# Airline analysis

Here, we want to look at what airports are most dominated by which airlines, using the same data. For simplicity, we only look at departing flights. Since most departing flights have a corresponding return flight, this should be fairly accurate.

In [None]:
import pandas as pd
import numpy as np

First, we need to load our data from the provided CSV files.

In [None]:
data = pd.read_csv("data/air_sample.csv")

In [None]:
market_ids = pd.read_csv("data/L_CITY_MARKET_ID.csv")

data = data.merge(
    market_ids.rename(columns={"Description": "OriginCity"}).set_index("Code"),
    left_on="OriginCityMarketID",
    right_index=True
)

data = data.merge(
    market_ids.rename(columns={"Description": "DestCity"}).set_index("Code"),
    left_on="DestCityMarketID",
    right_index=True
)

In [None]:
carriers = pd.read_csv("data/L_CARRIERS.csv")

data = data.merge(
    carriers.rename(columns={"Description": "OperatingCarrierName"}).set_index("Code"),
    left_on="OpCarrier",
    right_index=True
)

data = data.merge(
    carriers.rename(columns={"Description": "TicketingCarrierName"}).set_index("Code"),
    left_on="TkCarrier",
    right_index=True
)

## Market shares

Now, we compute market shares by airline.

In [None]:
mkt_shares = (
    data
        .groupby(["OriginCity", "OperatingCarrierName"])
        .Passengers
        .sum()
        .reset_index()
)

mkt_shares["market_share"] = mkt_shares.Passengers / mkt_shares.groupby("OriginCity").Passengers.transform("sum")

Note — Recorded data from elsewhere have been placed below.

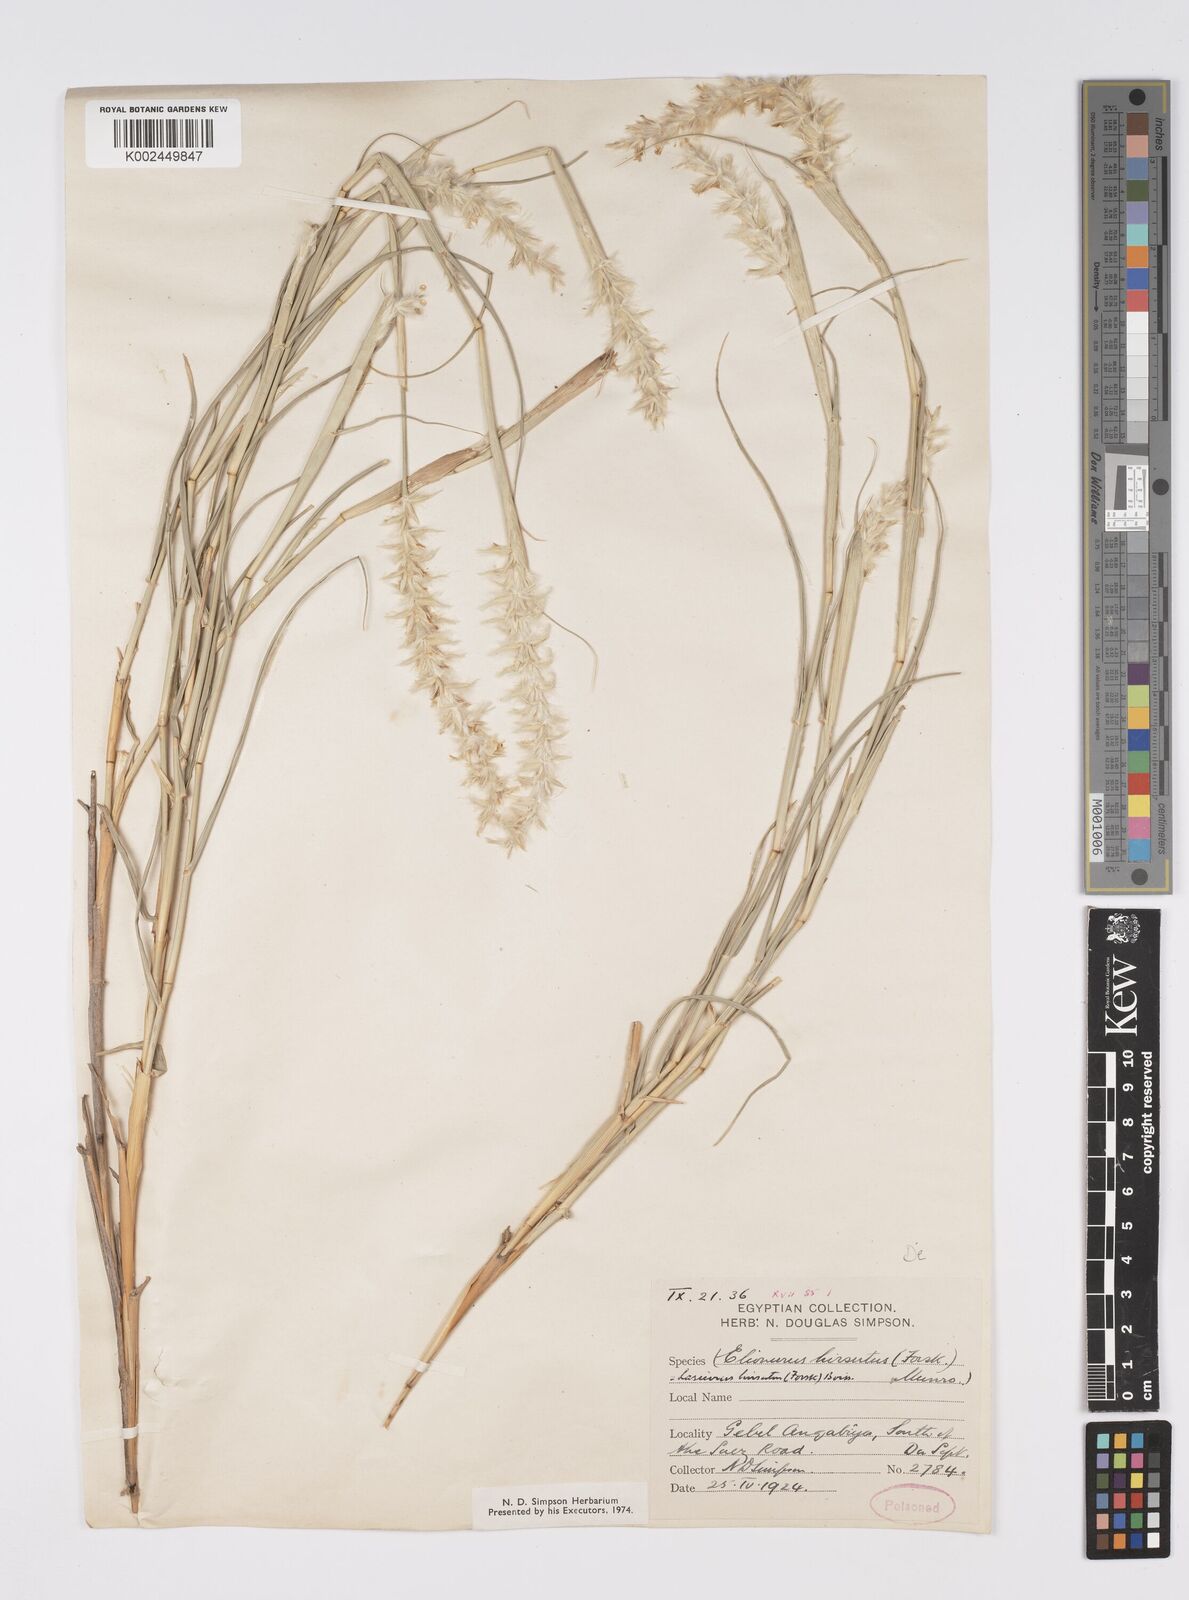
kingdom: Plantae
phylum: Tracheophyta
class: Liliopsida
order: Poales
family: Poaceae
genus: Lasiurus
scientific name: Lasiurus scindicus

mkt_shares = mkt_shares.sort_values("market_share", ascending=False)

mkt_shares.loc[mkt_shares.Passengers > 1000]

### Accounting for regional carriers

Many of the smaller airlines actually operate regional aircraft for larger carriers. For instance, PSA Airlines flies small aircraft for American Airlines, branded as American Eagle and sold with connections to/from American Airlines flights. Here, we repeat the analysis using the TicketingCarrierName instead of the OperatingCarrierName.

In [None]:
mkt_shares = (
    data
        .groupby(["OriginCity", "TicketingCarrierName"])
        .Passengers
        .sum()
        .reset_index()
)

mkt_shares["market_share"] = mkt_shares.Passengers / mkt_shares.groupby("OriginCity").Passengers.transform("sum")

mkt_shares = mkt_shares.sort_values("market_share", ascending=False)

mkt_shares.loc[mkt_shares.Passengers > 1000]

For instance, American is now much more dominant in Charlotte than before.